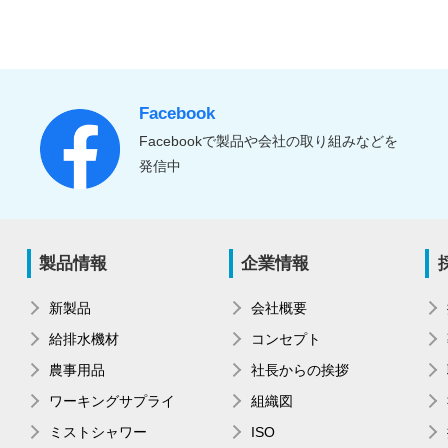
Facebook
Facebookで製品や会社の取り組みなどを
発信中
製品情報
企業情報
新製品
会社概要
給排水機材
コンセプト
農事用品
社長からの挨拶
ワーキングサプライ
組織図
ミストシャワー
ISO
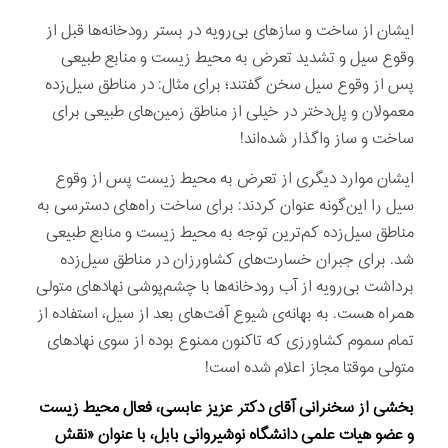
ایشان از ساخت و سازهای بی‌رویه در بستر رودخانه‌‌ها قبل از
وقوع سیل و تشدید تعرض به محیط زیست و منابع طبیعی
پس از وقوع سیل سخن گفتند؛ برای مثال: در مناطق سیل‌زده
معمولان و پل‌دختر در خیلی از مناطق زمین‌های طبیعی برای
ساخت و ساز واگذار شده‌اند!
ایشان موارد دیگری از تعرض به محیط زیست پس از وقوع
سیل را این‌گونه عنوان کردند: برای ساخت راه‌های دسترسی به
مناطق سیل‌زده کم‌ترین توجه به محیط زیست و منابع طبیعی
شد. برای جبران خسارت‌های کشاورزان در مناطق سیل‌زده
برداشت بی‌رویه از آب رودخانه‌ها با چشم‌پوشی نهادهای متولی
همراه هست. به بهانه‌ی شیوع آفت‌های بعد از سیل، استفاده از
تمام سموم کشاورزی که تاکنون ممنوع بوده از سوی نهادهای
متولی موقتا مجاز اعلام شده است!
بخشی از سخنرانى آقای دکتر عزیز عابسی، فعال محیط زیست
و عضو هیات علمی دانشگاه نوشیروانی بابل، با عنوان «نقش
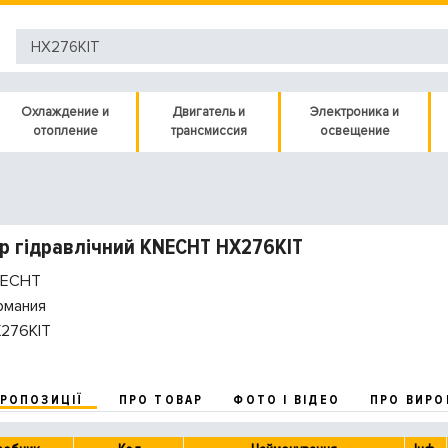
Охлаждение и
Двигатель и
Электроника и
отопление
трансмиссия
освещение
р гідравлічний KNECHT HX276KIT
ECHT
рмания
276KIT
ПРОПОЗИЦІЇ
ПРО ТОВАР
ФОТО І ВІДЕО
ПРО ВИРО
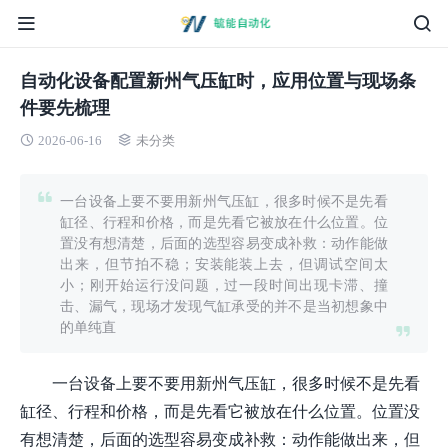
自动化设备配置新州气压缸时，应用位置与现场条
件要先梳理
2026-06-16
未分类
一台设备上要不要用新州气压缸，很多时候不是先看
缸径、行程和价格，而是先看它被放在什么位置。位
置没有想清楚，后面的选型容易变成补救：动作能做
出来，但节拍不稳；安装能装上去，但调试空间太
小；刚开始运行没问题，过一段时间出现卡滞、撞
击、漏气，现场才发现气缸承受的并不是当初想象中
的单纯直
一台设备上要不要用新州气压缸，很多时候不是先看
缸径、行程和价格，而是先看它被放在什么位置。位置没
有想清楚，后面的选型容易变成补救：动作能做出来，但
* * *
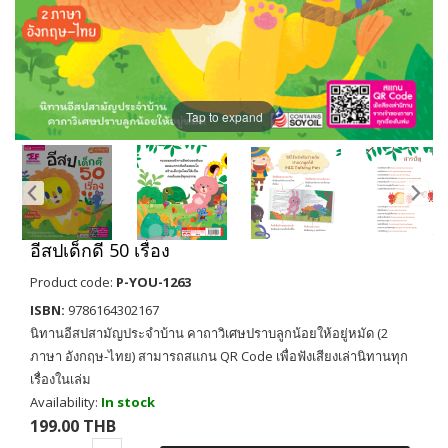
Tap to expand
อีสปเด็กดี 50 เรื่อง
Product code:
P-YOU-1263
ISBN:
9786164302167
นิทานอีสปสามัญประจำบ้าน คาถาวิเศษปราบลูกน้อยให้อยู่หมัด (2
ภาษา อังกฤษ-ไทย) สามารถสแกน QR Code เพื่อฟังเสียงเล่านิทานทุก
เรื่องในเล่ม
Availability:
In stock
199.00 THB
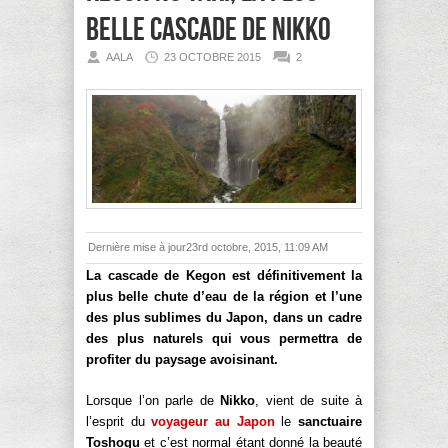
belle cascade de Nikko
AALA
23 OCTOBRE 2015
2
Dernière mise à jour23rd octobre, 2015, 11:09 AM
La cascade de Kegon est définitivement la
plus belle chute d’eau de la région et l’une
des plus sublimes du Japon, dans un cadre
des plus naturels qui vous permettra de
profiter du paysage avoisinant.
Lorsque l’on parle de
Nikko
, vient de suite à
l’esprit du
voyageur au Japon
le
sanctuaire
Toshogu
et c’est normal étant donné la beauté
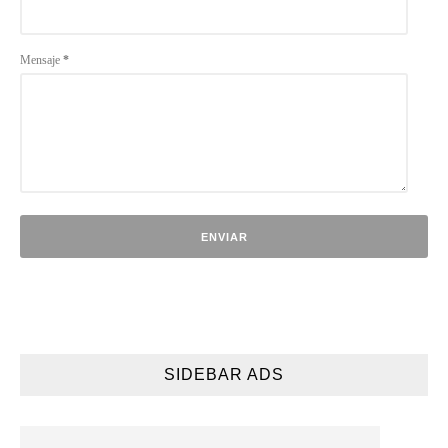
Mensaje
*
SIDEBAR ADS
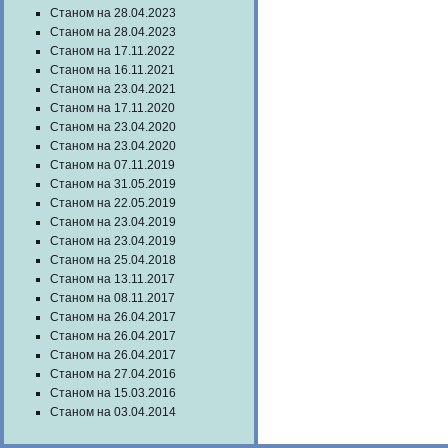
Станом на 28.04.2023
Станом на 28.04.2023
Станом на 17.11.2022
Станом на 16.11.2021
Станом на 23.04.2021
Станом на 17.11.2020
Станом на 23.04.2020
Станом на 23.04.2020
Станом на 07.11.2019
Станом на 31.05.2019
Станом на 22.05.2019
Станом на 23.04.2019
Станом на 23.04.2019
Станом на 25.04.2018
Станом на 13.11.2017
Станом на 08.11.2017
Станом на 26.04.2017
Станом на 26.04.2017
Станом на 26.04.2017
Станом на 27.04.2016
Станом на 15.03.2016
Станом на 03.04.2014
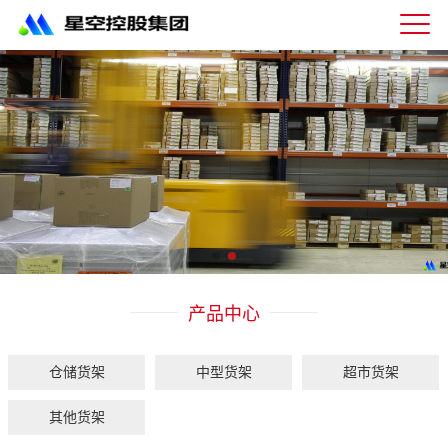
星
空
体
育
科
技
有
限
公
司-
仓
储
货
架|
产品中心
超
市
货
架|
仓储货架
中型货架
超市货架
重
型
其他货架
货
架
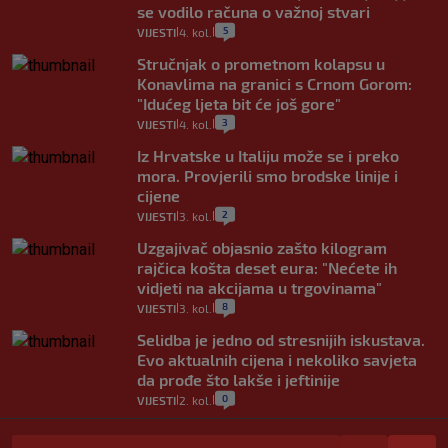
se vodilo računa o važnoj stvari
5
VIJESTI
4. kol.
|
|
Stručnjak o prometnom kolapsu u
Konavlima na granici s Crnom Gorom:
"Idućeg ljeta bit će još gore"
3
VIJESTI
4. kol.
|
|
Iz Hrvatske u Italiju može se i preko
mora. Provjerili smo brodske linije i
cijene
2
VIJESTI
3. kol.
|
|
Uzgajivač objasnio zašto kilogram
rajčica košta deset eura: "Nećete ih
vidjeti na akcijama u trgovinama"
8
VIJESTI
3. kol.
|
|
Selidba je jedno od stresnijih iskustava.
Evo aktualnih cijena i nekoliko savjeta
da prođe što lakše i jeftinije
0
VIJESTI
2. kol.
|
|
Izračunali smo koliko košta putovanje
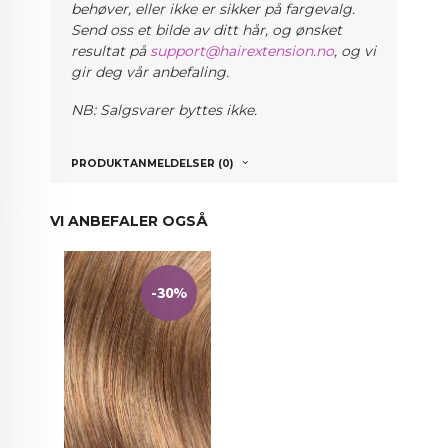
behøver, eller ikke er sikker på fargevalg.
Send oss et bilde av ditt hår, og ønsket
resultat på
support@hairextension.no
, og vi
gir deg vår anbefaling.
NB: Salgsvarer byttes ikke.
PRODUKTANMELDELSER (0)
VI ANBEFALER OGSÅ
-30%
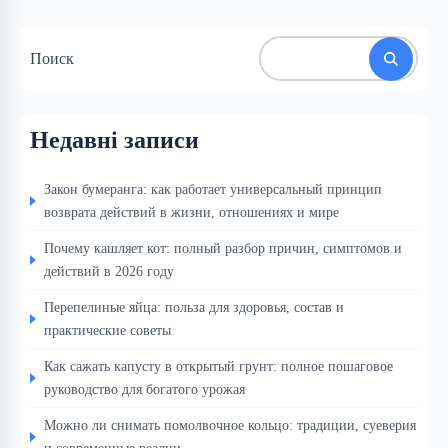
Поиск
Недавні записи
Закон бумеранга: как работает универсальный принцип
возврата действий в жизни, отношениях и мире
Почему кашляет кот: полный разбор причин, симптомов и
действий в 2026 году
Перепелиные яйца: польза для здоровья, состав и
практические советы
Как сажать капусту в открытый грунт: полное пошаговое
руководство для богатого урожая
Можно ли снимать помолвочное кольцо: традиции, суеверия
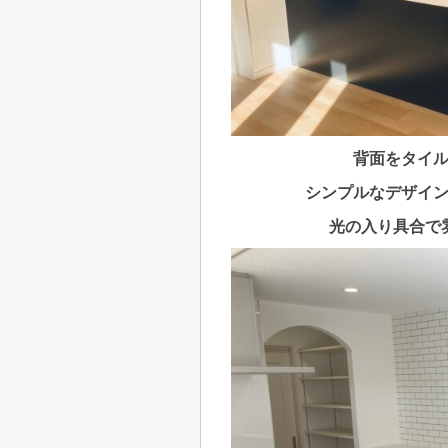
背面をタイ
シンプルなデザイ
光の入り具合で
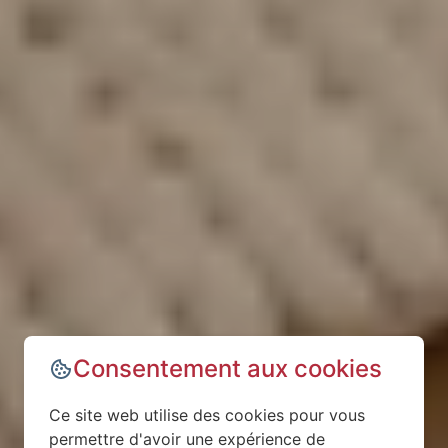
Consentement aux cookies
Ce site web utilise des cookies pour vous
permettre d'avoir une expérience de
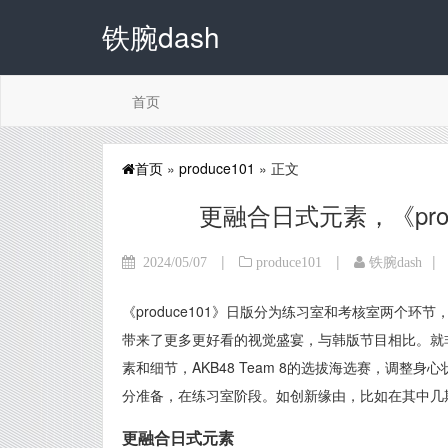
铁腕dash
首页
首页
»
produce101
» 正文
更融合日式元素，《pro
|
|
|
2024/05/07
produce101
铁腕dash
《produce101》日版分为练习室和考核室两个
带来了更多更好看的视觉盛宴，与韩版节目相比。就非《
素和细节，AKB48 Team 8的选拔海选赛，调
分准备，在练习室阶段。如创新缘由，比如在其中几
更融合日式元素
* * *
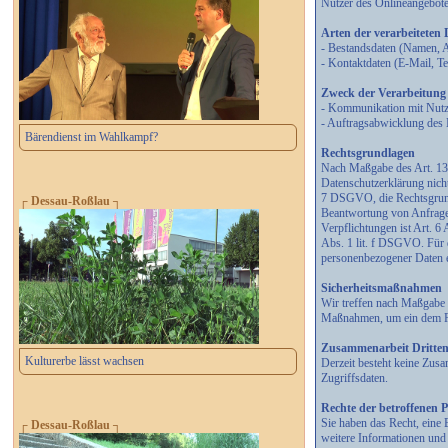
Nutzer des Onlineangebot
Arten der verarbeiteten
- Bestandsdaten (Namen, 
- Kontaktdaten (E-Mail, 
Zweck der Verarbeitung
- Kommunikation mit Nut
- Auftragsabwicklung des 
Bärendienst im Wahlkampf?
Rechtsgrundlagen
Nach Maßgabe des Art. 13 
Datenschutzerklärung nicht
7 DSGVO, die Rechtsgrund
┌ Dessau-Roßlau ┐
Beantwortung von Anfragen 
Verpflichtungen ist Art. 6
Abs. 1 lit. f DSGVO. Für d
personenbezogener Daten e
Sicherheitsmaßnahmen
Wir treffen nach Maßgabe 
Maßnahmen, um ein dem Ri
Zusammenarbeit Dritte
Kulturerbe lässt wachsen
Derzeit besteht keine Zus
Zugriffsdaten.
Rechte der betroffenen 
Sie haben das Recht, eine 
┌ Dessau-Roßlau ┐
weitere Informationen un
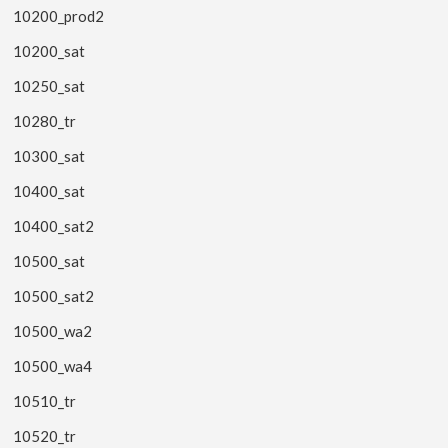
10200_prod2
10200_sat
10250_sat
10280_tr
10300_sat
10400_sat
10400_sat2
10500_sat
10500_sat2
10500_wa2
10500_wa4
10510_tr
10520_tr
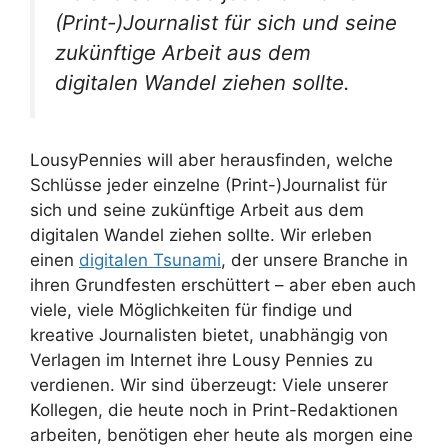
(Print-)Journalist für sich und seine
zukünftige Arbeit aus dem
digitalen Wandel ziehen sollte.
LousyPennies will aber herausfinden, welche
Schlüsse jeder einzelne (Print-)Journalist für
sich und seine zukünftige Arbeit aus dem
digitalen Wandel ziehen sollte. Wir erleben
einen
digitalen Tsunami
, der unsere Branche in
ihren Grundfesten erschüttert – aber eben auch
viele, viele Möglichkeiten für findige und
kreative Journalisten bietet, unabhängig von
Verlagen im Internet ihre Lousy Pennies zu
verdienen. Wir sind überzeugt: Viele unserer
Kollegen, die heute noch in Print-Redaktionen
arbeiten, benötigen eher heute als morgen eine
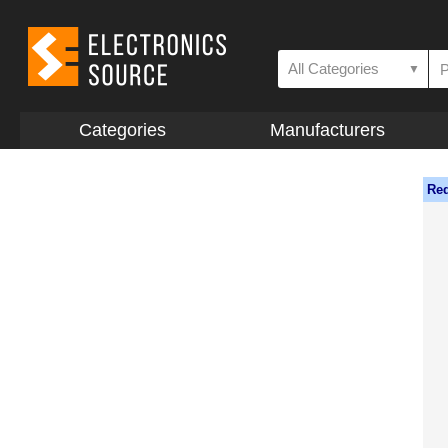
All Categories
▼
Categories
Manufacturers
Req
* * *
= REQUIRED WORK =
Go through the material above, find each line with the string "Wandel", and copy it.

= SOLUTION TO THE EXERCISE =
digitalen Wandel ziehen sollte.
digitalen Wandel ziehen sollte. Wir erleben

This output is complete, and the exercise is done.